▶ **TASK TO COMPLETE**
Update the records below by replacing "slices" with "wedges" and keeping every other word as it is. Omit the pictures from your version.

▶ **Figure understanding tasks**
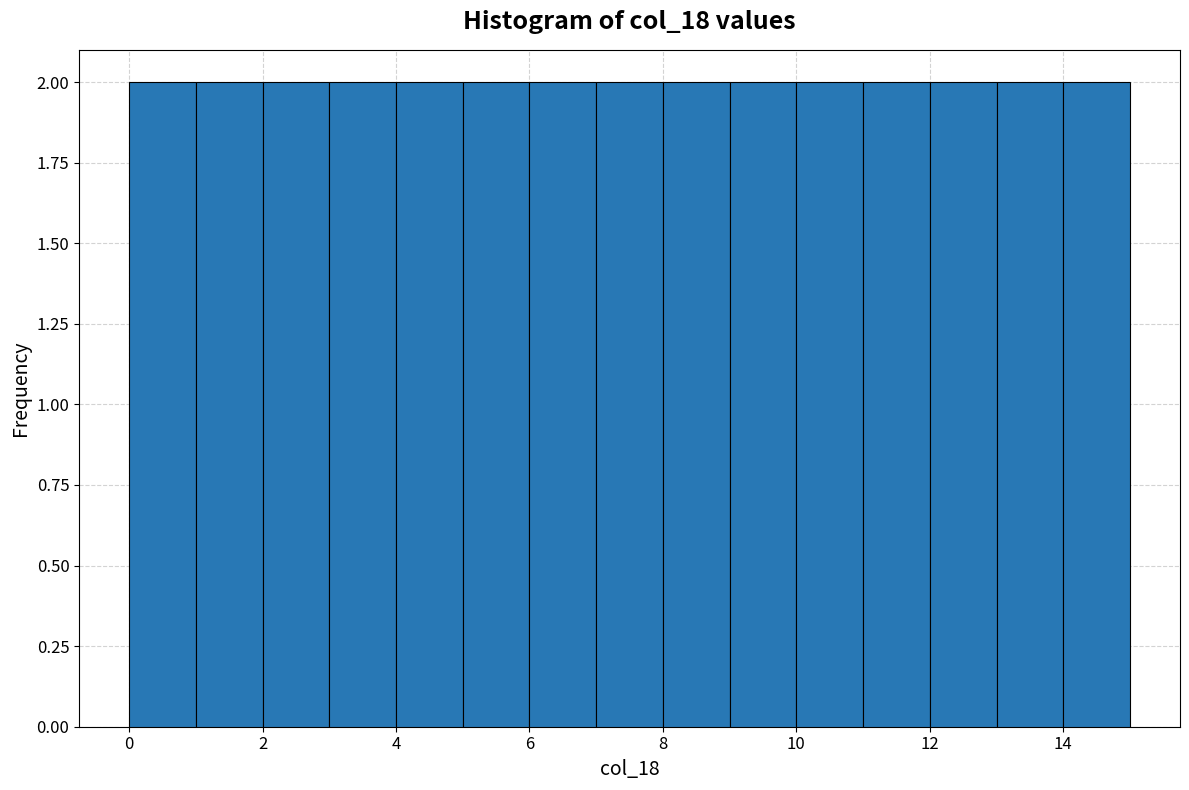

Reading left to right, list every bar in this chart as the range it spans on the x-axis followed by its height. The values are not printed on the chart, so give them approximately, as read against the axis.

0 to 1: 2
1 to 2: 2
2 to 3: 2
3 to 4: 2
4 to 5: 2
5 to 6: 2
6 to 7: 2
7 to 8: 2
8 to 9: 2
9 to 10: 2
10 to 11: 2
11 to 12: 2
12 to 13: 2
13 to 14: 2
14 to 15: 2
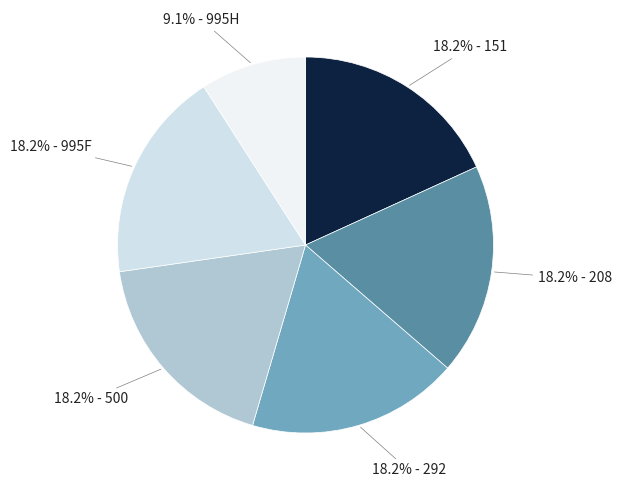

Count the number of slices in the pie.

6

▶ **SOLUTION BELOW**
Reading left to right, list every bar in this chart as the range it spans on the x-axis followed by its height. The values are not printed on the chart, so give them approximately, as read against the axis.

0 to 1: 2
1 to 2: 2
2 to 3: 2
3 to 4: 2
4 to 5: 2
5 to 6: 2
6 to 7: 2
7 to 8: 2
8 to 9: 2
9 to 10: 2
10 to 11: 2
11 to 12: 2
12 to 13: 2
13 to 14: 2
14 to 15: 2

Count the number of wedges in the pie.

6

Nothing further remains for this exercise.